TL;DR
This paper presents a revised two-component model for weak-wind phenomena in late-type O dwarfs, showing how radiative and coronal processes drive stellar outflows and influence wind structure and velocity.
Contribution
It introduces a new phenomenological model that combines radiative driving and coronal heating to explain weak stellar winds in late-type O dwarfs.
Findings
Coronal gas heats to ~3 million K at radii > 1.4 R.
Cool, dense clumps are confined with a filling factor of ~0.02.

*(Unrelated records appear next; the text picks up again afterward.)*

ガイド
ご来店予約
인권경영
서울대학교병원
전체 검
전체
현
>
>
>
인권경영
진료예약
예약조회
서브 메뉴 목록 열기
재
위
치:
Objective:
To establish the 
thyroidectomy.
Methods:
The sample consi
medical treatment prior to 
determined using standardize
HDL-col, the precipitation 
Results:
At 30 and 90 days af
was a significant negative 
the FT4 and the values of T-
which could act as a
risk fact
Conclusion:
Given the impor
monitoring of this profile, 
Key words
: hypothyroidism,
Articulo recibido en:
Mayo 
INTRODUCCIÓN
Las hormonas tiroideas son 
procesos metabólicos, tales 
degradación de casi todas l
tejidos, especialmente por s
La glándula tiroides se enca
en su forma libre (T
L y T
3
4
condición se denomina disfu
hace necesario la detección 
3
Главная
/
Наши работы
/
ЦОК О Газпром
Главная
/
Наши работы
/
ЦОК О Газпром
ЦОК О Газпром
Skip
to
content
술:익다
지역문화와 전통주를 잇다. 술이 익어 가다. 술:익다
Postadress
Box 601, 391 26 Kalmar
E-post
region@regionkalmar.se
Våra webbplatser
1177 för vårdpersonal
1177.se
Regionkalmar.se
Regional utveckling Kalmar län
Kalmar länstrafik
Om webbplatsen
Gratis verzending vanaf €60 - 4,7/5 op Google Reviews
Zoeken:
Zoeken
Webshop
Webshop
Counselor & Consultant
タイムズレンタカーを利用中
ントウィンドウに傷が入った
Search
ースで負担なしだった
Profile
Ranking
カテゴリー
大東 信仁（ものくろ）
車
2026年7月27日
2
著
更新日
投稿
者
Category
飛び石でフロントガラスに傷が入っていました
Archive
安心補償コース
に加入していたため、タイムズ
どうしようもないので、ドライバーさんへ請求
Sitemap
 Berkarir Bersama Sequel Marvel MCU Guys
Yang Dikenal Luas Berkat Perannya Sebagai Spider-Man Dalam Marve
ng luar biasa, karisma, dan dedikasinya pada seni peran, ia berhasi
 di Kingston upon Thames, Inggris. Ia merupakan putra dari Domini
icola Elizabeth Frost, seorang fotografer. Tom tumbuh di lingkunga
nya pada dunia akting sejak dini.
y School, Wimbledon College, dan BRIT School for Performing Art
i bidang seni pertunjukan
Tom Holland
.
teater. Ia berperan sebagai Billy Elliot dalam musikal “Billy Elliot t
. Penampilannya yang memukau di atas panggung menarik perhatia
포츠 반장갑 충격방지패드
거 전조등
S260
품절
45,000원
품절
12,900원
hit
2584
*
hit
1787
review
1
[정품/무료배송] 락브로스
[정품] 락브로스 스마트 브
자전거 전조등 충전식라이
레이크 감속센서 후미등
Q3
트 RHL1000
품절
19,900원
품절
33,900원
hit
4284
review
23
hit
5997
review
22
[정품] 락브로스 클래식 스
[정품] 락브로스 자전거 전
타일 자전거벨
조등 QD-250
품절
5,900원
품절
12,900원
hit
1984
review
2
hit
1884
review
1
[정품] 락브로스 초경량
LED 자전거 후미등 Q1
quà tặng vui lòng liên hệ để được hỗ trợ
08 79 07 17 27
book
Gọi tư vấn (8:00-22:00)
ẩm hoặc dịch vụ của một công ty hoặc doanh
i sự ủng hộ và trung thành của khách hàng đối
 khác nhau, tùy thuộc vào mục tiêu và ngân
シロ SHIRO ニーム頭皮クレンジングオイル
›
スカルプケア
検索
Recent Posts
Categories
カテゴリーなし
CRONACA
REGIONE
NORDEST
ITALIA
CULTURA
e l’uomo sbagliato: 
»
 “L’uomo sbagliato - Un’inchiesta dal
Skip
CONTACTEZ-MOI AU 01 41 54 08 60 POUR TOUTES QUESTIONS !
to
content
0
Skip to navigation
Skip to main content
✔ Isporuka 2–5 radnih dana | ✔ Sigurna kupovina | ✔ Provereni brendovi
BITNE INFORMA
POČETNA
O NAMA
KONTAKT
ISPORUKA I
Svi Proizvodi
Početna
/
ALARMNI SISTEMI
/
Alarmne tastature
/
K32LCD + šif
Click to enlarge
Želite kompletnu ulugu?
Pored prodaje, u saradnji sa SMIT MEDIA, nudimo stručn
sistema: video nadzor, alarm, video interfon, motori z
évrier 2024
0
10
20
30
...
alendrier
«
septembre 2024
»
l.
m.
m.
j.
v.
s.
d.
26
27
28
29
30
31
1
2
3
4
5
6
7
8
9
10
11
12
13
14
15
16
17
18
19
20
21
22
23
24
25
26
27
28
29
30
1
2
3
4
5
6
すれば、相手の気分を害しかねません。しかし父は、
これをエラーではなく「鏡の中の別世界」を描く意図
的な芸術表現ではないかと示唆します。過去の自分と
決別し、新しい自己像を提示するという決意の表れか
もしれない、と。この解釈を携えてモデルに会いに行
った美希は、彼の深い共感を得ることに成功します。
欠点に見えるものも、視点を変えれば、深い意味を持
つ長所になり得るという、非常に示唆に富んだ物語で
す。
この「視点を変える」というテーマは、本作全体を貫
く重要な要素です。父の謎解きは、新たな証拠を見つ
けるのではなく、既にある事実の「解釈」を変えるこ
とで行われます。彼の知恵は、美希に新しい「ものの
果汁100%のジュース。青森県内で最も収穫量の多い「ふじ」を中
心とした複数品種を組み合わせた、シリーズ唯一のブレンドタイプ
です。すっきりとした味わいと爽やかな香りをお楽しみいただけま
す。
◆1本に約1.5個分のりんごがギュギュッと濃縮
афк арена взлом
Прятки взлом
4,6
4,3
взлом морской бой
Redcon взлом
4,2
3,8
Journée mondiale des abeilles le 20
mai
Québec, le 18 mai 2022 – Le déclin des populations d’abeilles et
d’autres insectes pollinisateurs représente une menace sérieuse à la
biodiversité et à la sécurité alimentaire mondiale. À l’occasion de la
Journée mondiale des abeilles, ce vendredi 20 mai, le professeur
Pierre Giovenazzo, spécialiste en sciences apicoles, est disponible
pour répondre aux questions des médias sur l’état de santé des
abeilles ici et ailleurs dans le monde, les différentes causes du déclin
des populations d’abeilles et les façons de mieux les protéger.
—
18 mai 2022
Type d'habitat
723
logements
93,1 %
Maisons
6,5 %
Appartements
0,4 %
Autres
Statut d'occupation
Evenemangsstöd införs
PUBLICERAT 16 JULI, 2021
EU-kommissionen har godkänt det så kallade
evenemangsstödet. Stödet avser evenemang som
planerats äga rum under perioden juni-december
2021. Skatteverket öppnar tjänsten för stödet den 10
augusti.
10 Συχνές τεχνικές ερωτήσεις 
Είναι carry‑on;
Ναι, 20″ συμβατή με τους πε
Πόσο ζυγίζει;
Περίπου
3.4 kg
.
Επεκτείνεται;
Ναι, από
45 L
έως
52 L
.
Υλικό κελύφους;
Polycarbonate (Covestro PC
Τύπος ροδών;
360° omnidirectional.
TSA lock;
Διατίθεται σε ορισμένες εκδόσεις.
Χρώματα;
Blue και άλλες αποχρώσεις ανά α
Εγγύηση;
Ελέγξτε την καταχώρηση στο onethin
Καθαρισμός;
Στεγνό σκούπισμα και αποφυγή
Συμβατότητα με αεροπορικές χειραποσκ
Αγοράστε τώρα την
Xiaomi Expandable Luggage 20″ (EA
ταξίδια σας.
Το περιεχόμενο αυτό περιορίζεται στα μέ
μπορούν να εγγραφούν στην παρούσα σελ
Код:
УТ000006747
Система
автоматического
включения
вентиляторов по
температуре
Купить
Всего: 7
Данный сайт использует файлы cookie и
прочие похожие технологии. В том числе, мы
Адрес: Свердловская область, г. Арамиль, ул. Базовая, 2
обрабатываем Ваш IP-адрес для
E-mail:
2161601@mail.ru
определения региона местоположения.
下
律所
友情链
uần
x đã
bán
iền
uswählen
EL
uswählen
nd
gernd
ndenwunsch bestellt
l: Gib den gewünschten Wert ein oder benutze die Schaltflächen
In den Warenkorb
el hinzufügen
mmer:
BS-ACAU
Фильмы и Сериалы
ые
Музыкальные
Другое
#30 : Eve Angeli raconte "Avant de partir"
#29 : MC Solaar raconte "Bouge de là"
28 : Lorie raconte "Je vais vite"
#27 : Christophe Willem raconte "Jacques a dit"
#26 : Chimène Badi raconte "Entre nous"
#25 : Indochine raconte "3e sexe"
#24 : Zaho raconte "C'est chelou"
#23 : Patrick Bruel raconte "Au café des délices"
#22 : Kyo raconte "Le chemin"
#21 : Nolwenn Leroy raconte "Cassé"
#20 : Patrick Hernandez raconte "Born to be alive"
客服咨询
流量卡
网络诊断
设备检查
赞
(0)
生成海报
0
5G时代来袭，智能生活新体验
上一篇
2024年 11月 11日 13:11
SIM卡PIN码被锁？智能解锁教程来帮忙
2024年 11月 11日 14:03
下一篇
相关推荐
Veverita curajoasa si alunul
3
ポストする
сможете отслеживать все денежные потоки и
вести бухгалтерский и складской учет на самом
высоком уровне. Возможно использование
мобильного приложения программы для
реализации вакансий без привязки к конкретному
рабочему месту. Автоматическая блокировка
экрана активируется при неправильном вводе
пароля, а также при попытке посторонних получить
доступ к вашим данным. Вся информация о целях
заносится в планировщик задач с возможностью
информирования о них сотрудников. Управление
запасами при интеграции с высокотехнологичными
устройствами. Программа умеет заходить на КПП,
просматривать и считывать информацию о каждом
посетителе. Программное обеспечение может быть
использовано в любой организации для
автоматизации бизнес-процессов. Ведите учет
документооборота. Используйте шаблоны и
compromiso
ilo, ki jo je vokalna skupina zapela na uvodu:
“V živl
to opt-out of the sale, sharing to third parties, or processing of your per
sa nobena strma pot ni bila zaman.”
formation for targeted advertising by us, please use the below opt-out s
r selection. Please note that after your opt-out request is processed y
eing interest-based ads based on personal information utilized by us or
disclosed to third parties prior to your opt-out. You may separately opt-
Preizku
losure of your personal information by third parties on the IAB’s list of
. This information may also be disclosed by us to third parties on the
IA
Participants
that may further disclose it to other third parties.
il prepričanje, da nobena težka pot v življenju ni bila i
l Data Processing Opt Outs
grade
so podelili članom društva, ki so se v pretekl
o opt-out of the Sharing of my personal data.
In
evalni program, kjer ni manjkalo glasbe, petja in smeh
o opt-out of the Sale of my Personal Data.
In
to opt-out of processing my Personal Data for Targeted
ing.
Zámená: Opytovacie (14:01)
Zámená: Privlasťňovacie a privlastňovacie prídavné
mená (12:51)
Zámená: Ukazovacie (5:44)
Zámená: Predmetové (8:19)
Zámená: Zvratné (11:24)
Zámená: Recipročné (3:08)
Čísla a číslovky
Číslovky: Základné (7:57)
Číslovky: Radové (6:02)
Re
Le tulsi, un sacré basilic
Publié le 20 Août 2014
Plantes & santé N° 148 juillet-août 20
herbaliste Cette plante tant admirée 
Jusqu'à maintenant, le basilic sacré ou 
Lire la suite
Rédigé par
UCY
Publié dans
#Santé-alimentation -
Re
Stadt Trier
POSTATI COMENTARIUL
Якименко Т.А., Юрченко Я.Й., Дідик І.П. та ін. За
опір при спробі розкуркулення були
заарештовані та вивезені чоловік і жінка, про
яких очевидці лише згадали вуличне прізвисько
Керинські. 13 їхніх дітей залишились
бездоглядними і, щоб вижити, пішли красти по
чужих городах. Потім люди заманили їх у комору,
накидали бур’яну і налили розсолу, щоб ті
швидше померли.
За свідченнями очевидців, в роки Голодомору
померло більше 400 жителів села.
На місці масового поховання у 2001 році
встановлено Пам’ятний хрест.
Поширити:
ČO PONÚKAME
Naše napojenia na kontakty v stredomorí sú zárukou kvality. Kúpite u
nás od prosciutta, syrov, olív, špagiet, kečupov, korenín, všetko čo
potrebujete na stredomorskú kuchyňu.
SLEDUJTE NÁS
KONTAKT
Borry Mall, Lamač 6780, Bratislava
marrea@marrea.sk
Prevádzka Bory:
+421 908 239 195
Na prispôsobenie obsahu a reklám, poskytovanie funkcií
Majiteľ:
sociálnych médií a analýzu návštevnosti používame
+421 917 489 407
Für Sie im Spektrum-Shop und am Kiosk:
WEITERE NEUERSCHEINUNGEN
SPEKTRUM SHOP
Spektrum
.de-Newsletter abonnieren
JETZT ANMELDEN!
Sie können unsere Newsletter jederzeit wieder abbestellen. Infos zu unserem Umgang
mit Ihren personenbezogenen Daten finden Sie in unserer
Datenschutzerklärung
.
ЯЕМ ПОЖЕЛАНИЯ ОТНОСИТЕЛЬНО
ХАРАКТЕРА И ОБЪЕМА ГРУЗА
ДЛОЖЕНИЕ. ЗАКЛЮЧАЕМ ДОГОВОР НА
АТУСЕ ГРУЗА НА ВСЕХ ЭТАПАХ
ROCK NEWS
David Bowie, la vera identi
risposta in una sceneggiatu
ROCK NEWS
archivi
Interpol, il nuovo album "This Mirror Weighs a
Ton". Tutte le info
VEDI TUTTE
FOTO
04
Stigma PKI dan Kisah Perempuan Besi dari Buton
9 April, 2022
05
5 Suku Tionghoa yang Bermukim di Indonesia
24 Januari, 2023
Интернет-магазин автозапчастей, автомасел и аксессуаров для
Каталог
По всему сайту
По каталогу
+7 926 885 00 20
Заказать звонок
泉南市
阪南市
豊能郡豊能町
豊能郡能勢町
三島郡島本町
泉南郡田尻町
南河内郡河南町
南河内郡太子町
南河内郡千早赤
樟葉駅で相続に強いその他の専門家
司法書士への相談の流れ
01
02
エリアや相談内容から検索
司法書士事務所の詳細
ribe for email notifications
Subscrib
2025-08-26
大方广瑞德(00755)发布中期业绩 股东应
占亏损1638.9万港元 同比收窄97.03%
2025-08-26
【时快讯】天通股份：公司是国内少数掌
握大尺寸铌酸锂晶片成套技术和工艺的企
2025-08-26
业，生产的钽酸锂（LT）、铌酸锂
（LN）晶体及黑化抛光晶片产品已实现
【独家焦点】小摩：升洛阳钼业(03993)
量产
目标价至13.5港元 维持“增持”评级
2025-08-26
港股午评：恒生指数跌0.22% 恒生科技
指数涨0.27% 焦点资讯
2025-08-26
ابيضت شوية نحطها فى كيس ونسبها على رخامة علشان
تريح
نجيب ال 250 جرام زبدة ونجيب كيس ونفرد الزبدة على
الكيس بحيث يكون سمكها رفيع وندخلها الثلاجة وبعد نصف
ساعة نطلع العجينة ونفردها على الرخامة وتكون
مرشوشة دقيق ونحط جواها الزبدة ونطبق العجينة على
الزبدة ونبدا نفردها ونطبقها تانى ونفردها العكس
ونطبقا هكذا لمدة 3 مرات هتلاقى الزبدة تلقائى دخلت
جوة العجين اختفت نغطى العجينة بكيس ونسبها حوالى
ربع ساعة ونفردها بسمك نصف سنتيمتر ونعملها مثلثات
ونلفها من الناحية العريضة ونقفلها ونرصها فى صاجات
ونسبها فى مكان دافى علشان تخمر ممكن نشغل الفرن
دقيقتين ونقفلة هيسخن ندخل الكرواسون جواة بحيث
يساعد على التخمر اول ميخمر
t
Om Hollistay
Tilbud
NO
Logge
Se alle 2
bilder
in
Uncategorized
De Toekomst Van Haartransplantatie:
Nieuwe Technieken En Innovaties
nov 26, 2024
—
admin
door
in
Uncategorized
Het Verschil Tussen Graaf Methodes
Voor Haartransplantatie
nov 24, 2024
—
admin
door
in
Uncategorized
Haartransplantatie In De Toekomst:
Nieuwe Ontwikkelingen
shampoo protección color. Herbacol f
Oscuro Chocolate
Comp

The wind reaches a terminal velocity of ~980 km/s.
Abstract
A two-component phenomenological model developed originally for zeta Puppis is revised in order to model the outflows of late-type O dwarfs that exhibit the weak-wind phenomenon. With the theory's standard parameters for a generic weak-wind star, the ambient gas is heated to coronal temperatures ~ 3 x 10^{6}K at radii > 1.4 R, with cool radiativly-driven gas being then confined to dense clumps with filling factor ~ 0.02. Radiative driving ceases at radius ~ 2.1R when the clumps are finally destroyed by heat conduction from the coronal gas. Thereafter, the outflow is a pure coronal wind, which cools and decelerates reaching infinity with terminal velocity ~ 980$ km/ s.